Did you ever find your's yet RockinTimbz?


----------



## MONGO  (Feb 7, 2006)

I found him...







... i was moving some boxes around in the back of my closet and found him behind some shoeboxes. He was real dried up, turned red in color from blue, but didnt smell at all and didnt leave a stain on the carpet. Here are a couple of pictures of him in the dustpan. Its sad that he died but at least its not a mystery anymore. I knew it was only a matter of time that I was going to find him.


----------



## odyssey (May 30, 2006)

man, thats lame, atleast he didnt stink.


----------



## the REASON (Jun 18, 2006)

haha it only took about a year to find him.


----------



## MONGO  (Feb 7, 2006)

:laugh: I tried but like all search and rescue missions they cant go on forever.


----------



## jmax611 (Aug 6, 2006)

when i moved i found a dead "reb lobster" and a fiddler crab


----------



## MONGO  (Feb 7, 2006)

### [Data block]

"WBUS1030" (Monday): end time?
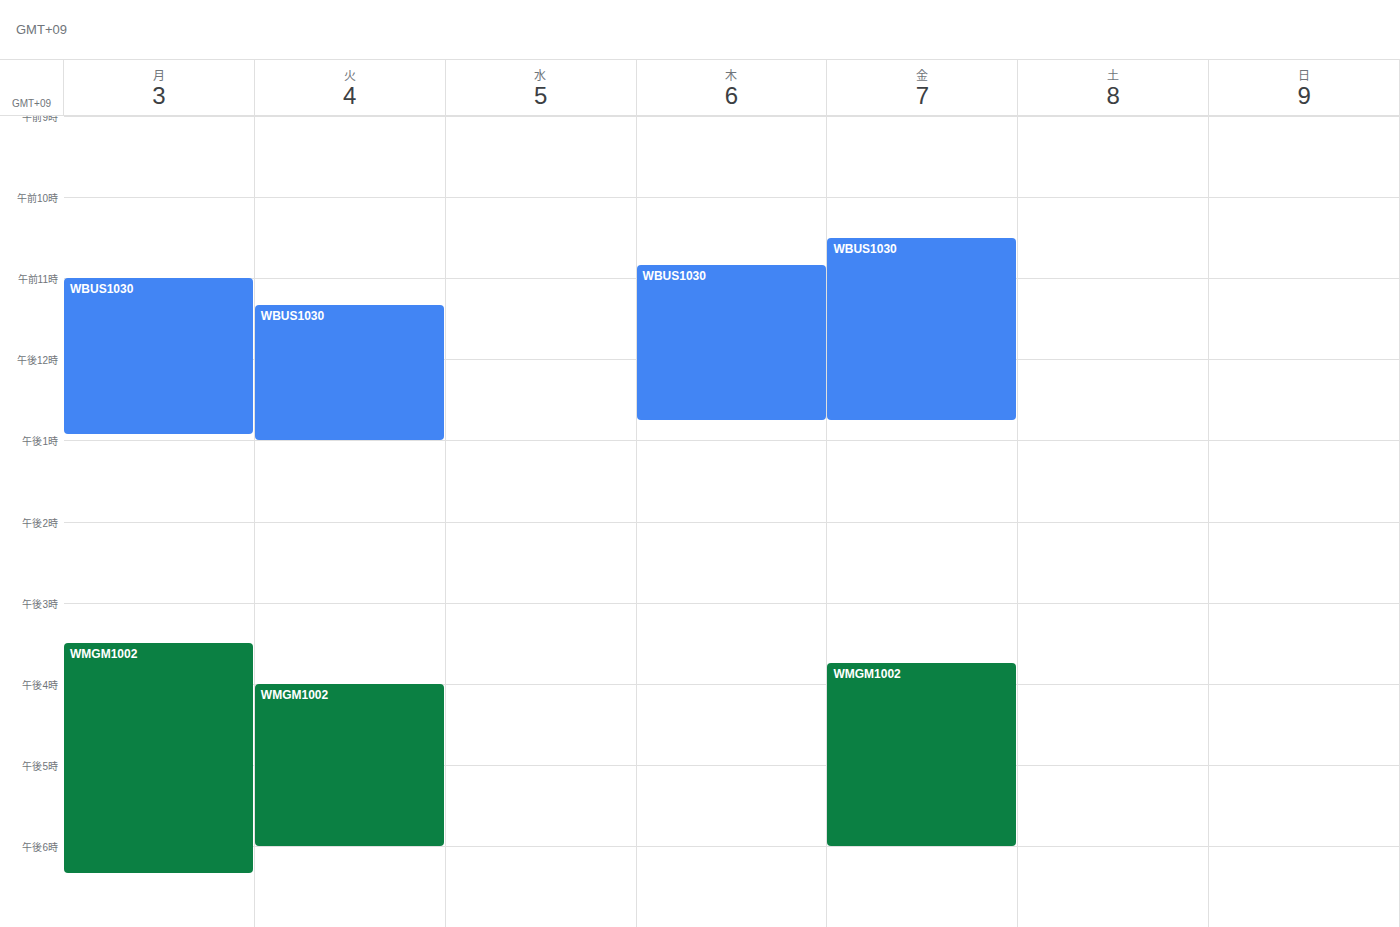
12:55 PM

### [Requirement 1]
List each different name that appears in the post headers of the forum thread about the pet found in the closet.
### [Requirement 2]
Carry on the forum thread about the pet found in the closet, picking up after its last line.

### [Final result 1]
MONGO, odyssey, the REASON, jmax611

### [Final result 2]
jmax611 said:


> when i moved i found a dead "reb lobster" and a fiddler crab


did it smell? ... im thinking they wouldnt smell as much as like a dead mouse or rat since their skeletons are on the outside and the meats inside thats why I wasnt worried.


----------



## ICEE (Feb 3, 2007)

NJKILLSYOU said:


> haha it only took about a year to find him.










1 year lol anyway im suprised it didnt smell x100


----------



## skubasteve! (Feb 14, 2007)

Lol, I just read this whole thread. Congrats on the find.....looks tasty....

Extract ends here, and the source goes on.